Absence of a level playing field in India for the domestic industry to compete with imported electrical equipment is a clear and present threat. During the last five years, India’s imports of electrical equipment have increased at a CAGR of 28.28 per cent and were at $11 billion in 2010-11, he said.
There is a need of a holistic view and action plan required to enable the active growth of the industry. The government needs to address in a concerted manner the challenges being faced by India’s power sector which are impacting the industry ability to meet power generation capacity addition targets, which in turn, are adversely impacting the downstream T&D sector.
The government needs to provide fuel linkages and faster regulatory clearance for timely completion of power projects; bring out a clear and conducive land acquisition policy; improve fund availability to power sector; accelerate renovation and modernization activities and accelerate deployment of rural electrification schemes, said Ramesh.

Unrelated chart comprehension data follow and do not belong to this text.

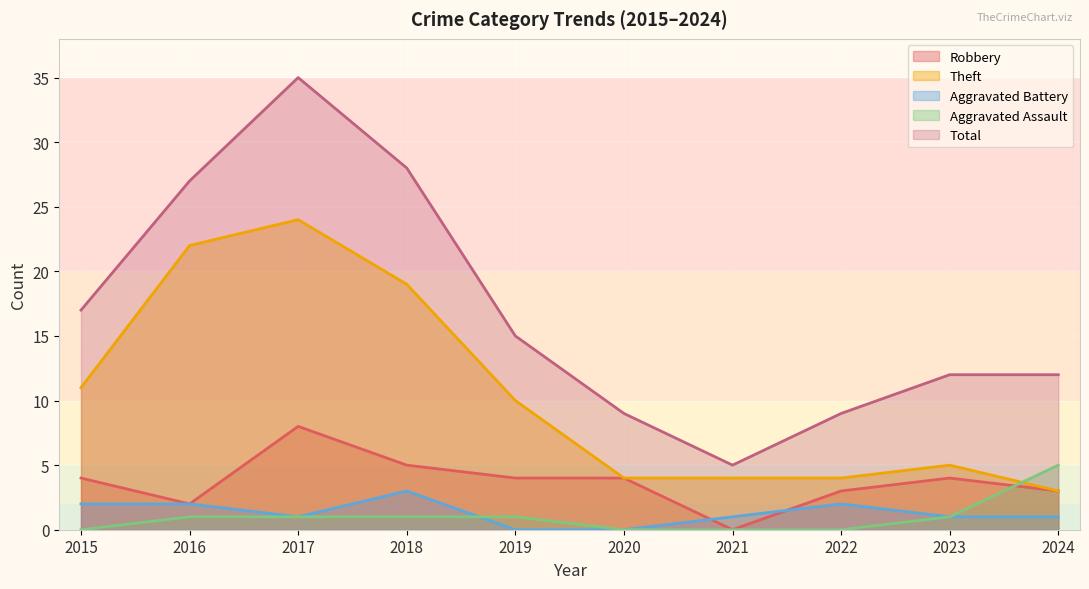

Reading right to left, list all the values displayed in this chart.

Robbery: 2024=3	2023=4	2022=3	2021=0	2020=4	2019=4	2018=5	2017=8	2016=2	2015=4
Theft: 2024=3	2023=5	2022=4	2021=4	2020=4	2019=10	2018=19	2017=24	2016=22	2015=11
Aggravated Battery: 2024=1	2023=1	2022=2	2021=1	2020=0	2019=0	2018=3	2017=1	2016=2	2015=2
Aggravated Assault: 2024=5	2023=1	2022=0	2021=0	2020=0	2019=1	2018=1	2017=1	2016=1	2015=0
Total: 2024=12	2023=12	2022=9	2021=5	2020=9	2019=15	2018=28	2017=35	2016=27	2015=17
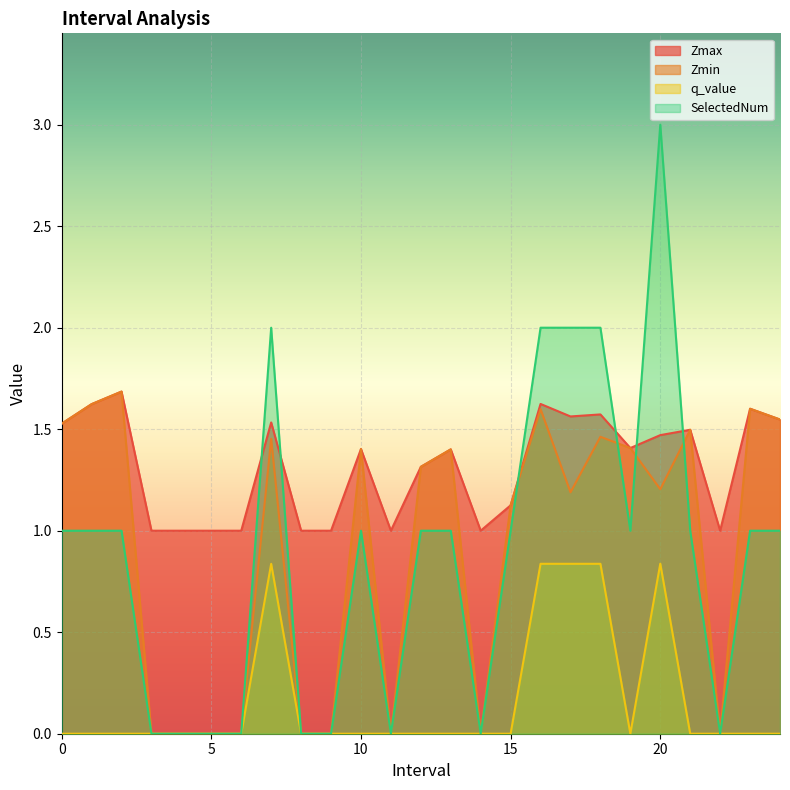

Read the Zmax value at 21.

1.5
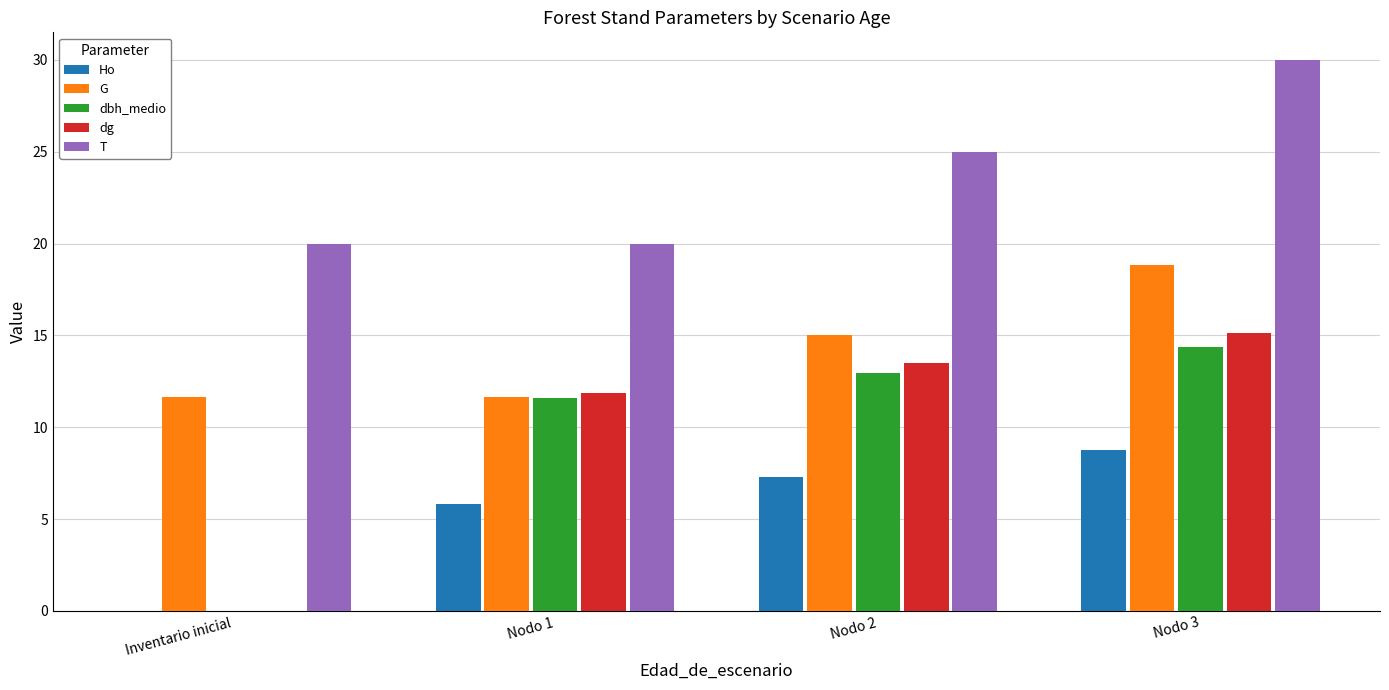

How many data points in G are above 15?

2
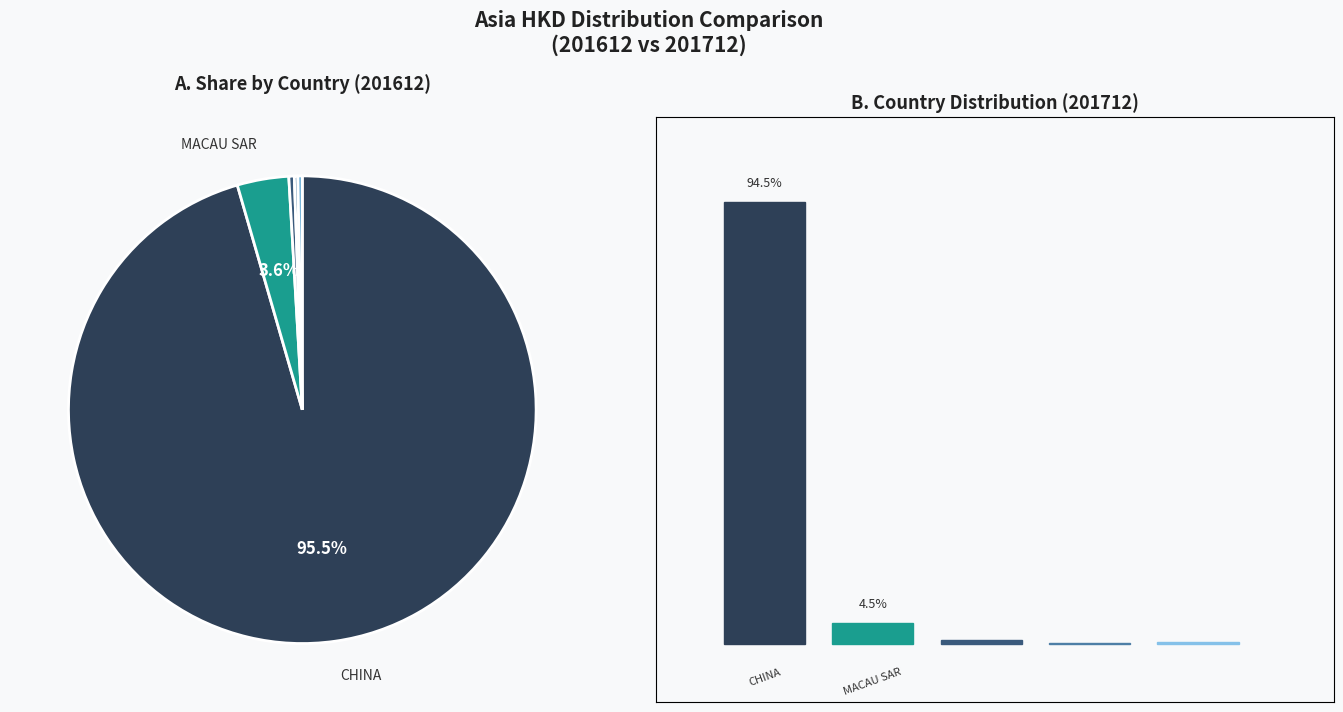

To the nearest percent, what is the difference between the largest and smallest slice percentages?

95%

There is need to setting up a domestic manufacturing facilities for several critical inputs used in the manufacture of electrical equipment which are not readily available domestically. The country is completely depending on imports for CRGO, which is a critical raw material for large generators/transformers.
The ambitious power development projects of the government necessitate setting up of a domestic CRGO manufacturing facility, he said.
To provide a level playing field, the government should immediately impose import duty on power equipment for mega and ultra-mega power projects over 1,000 MW (move recently initiated by PMO). There should be no further reduction in the present level of import duty on T&D equipment and generation equipment for non-mega projects.
Domestic electrical equipment industry’s interests should be protected under different FTAs being signed, he added.